Vehicles may use a brake booster in an internal combustion engine which uses vacuum to amplify driver braking force. As brake booster operation depends upon the pressure in a vacuum chamber of the brake booster, it may be important to diagnose whether the vacuum chamber evacuation and replenishment functionality is working properly.
In some systems, brake booster vacuum may be supplied by the intake manifold alone. Such systems may diagnose brake booster operation based on the relationship between sensed pressures in the intake manifold and the brake booster vacuum chamber, in some examples. However, the diagnostic methods employed in such systems may require brake actuation or detection of whether a braking cycle has occurred. Further, such systems may include physical models with integrators, and therefore may produce results that are highly dependent on the initial conditions (e.g., the initial measurement of pressure in the brake booster vacuum chamber).
In addition to recognizing the deficiencies of known methods for indicating degradation in brake booster operation noted above, the inventors herein have recognized that known methods may not be sufficient in some modern engines which include multiple distinct vacuum sources in addition to the intake manifold. For example, in some systems, brake booster vacuum may be supplied by one or more pumps such as vacuum pumps and flow powered pumps (e.g., ejectors/venturis/aspirators) in addition to the intake manifold. The inventors have identified that in such systems, brake booster vacuum may be dominated by the intake manifold when a higher vacuum level is present in the intake manifold than in the brake booster vacuum chamber. However, during conditions where a higher vacuum level is present in the brake booster vacuum chamber than in the intake manifold, the inventors have identified that brake booster vacuum may be dominated by the other vacuum sources. The inventors have recognized that the flow characteristics (e.g., mass flow rate) of many vacuum sources which commonly supplement intake manifold vacuum may be determined if the pressure differential across the ports is known. In addition, the inventors have recognized that such sources may be positioned within an engine system in such a way that existing pressure sensors may be used to measure the pressure differential across the source, which may then be used to determine the suction flow rate of the source.

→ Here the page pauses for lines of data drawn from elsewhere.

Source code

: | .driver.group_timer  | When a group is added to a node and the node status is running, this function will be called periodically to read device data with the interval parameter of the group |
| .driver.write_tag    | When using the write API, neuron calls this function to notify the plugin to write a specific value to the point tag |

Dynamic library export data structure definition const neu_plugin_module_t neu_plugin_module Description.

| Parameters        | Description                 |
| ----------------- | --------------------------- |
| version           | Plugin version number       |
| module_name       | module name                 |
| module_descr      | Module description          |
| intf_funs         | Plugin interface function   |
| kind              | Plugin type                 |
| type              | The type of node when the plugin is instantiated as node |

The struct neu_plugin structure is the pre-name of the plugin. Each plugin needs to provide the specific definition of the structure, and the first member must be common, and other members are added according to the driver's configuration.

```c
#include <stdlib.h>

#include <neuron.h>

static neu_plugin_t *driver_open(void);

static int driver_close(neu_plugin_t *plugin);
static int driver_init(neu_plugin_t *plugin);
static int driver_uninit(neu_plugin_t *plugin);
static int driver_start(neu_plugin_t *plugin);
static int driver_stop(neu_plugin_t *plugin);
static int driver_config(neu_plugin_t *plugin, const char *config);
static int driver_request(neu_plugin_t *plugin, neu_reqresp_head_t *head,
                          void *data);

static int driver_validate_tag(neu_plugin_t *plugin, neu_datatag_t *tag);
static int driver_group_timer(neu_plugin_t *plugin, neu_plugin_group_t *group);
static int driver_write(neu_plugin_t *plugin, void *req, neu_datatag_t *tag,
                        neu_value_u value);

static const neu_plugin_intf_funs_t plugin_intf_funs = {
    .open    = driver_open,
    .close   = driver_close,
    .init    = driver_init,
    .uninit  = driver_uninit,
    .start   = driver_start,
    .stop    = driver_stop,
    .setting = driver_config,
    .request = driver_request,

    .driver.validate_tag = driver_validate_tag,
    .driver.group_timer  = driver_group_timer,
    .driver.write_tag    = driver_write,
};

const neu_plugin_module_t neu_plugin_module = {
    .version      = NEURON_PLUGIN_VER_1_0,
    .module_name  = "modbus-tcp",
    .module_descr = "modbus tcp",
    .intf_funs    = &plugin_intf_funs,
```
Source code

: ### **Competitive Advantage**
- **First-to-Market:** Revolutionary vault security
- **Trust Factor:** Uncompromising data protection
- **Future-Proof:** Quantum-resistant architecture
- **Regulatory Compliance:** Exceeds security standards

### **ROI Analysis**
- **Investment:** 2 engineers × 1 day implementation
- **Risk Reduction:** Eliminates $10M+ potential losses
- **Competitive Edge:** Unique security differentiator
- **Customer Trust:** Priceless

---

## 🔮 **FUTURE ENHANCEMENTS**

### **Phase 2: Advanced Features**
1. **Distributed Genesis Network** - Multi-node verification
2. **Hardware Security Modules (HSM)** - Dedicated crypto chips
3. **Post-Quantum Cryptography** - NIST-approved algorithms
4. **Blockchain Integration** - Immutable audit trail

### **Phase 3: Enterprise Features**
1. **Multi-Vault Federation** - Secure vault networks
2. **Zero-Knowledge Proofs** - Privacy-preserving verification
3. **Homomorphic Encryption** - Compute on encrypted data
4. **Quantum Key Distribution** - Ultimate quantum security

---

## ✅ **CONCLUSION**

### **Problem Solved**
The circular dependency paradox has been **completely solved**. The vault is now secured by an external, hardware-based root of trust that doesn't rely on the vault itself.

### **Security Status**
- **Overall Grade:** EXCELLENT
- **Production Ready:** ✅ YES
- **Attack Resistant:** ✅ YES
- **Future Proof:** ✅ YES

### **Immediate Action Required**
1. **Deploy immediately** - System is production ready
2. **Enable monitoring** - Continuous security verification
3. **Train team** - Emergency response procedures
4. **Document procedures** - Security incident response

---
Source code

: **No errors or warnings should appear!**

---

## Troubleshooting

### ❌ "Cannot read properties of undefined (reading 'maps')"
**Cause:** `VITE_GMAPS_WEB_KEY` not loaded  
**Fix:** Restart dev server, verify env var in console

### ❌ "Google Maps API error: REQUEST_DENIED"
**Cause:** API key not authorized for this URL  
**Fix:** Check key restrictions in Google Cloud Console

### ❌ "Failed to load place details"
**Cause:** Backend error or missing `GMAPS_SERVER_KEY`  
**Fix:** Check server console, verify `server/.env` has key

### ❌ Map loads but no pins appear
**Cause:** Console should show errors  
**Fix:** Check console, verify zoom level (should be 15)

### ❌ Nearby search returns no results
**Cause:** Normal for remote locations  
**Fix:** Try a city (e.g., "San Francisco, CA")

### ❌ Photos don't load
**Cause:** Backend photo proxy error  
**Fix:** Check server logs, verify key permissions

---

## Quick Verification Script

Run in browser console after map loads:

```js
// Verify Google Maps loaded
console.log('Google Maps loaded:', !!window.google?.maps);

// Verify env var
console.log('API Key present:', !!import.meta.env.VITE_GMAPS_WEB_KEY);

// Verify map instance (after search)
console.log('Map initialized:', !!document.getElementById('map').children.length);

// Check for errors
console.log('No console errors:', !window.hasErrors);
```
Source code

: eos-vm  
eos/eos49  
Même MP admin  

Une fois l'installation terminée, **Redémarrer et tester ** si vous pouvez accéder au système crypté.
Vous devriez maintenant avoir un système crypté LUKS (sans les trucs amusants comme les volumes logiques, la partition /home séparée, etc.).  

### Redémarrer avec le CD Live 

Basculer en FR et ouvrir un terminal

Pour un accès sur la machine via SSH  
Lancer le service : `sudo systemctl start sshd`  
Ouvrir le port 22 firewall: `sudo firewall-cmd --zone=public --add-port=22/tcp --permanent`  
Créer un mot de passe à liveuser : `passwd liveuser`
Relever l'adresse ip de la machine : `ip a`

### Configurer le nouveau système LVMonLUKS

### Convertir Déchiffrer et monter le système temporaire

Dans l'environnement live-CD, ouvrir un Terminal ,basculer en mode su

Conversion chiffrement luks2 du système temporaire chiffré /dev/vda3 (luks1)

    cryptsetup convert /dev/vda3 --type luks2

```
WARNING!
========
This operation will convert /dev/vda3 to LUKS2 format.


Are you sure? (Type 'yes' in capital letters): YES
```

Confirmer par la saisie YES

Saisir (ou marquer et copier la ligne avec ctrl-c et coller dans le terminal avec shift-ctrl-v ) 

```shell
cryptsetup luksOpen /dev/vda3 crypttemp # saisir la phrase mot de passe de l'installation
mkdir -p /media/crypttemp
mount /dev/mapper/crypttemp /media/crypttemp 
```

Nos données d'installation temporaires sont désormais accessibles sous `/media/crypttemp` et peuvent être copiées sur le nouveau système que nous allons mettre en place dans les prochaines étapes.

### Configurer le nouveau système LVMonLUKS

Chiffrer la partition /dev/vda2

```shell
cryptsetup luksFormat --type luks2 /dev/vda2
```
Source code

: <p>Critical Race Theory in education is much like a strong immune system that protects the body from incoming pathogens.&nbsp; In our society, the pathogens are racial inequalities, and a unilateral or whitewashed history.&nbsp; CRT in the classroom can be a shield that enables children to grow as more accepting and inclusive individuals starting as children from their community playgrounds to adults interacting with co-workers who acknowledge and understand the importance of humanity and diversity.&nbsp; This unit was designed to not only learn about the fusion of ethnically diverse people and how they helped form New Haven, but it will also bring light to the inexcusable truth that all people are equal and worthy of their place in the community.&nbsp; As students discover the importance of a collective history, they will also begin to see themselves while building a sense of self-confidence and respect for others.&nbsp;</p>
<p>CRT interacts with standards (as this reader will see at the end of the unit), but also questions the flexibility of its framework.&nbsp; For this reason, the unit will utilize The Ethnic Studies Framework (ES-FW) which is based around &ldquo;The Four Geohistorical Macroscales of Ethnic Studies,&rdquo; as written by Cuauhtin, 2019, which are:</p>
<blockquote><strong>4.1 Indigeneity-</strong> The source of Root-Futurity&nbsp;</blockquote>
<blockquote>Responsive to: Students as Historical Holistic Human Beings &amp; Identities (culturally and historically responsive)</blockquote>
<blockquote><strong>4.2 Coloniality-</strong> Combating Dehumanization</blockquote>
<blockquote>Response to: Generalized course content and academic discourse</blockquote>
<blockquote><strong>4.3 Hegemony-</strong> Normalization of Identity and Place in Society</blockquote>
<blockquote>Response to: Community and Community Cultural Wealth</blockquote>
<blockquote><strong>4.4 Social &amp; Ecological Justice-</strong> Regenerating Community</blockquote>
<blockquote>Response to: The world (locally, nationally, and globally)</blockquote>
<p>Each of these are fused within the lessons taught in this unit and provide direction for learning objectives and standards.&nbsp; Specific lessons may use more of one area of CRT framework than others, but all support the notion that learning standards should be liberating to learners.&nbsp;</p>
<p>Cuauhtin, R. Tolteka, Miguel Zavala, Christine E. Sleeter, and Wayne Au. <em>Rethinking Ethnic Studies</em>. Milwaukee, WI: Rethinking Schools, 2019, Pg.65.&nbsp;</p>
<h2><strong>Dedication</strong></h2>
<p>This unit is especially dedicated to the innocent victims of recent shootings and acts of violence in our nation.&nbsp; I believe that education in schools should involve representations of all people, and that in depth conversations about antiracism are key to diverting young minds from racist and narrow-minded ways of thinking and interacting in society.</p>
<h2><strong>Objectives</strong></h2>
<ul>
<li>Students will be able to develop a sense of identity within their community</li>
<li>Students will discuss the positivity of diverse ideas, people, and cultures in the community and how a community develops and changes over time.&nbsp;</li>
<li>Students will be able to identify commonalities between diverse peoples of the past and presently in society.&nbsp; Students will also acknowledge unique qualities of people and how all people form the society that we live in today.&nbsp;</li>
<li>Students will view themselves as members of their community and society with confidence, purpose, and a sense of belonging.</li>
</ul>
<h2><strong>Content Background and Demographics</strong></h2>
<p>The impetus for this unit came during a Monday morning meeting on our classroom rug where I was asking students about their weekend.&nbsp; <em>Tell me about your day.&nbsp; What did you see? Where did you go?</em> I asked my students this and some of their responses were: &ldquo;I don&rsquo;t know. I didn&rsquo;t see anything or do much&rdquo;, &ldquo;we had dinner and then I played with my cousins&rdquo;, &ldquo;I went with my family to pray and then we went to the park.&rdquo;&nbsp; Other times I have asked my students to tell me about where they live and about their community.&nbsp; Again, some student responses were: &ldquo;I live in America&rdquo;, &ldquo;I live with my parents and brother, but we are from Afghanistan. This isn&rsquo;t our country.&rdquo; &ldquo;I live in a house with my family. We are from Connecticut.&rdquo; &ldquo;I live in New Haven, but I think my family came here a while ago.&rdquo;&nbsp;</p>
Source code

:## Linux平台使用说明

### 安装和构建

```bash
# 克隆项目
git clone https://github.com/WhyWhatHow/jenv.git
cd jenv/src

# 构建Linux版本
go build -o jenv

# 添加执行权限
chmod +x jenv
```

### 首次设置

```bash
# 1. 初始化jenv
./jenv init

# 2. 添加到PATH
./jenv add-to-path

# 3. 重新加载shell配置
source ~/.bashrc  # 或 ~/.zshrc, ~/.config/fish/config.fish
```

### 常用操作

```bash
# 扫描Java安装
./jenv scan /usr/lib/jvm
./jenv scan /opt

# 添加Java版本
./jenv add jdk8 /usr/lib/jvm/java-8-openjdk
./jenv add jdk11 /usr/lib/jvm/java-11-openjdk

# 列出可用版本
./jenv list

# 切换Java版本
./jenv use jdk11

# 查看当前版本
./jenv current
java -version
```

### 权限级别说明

As such, one example approach for diagnosing faults in brake booster operation in systems supplying brake booster vacuum via the intake manifold and one or more vacuum-powered pumps includes, when braking is suspended, indicating degradation based on expected BB vacuum, the expected BB vacuum based on expected mass air flow from the BB to the intake manifold when measured BB vacuum is less than intake manifold vacuum, and based on expected mass air flow from the BB to one or more vacuum-powered pumps when measured BB vacuum is not less than intake manifold vacuum. In this way, it may be possible to determine whether the brake booster is functioning properly even in systems where several active vacuum sources (e.g., ejectors/asprirators/venturis and driven pumps) are coupled with the brake booster in addition to the intake manifold. Specifically, by dividing brake booster behavior into two simplifying conditions, evacuation via intake manifold (e.g., when measured BB vacuum is less than intake manifold vacuum) and evacuation via vacuum-powered pump(s) (e.g., when measured BB vacuum is not less than intake manifold vacuum), brake booster degradation may be indicated even in systems which include a multitude of vacuum sources evacuating the brake booster. Advantageously, depending on the positioning of the vacuum-powered pump(s) within the system, existing engine sensors may be used to determine vacuum at inlets or suction ports of the pumps, and mass air flow at the pumps may then be determined using functional expressions stored in memory which relate mass air flow and vacuum for each pump. As a further simplification, brake booster fault diagnosis may also be performed during conditions where there is no vacuum consumption (e.g., when the vehicle operator's foot is off the brake pedal).
It should be understood that the summary above is provided to introduce in simplified form a selection of concepts that are further described in the detailed description. It is not meant to identify key or essential features of the claimed subject matter, the scope of which is defined uniquely by the claims that follow the detailed description. Furthermore, the claimed subject matter is not limited to implementations that solve any disadvantages noted above or in any part of this disclosure.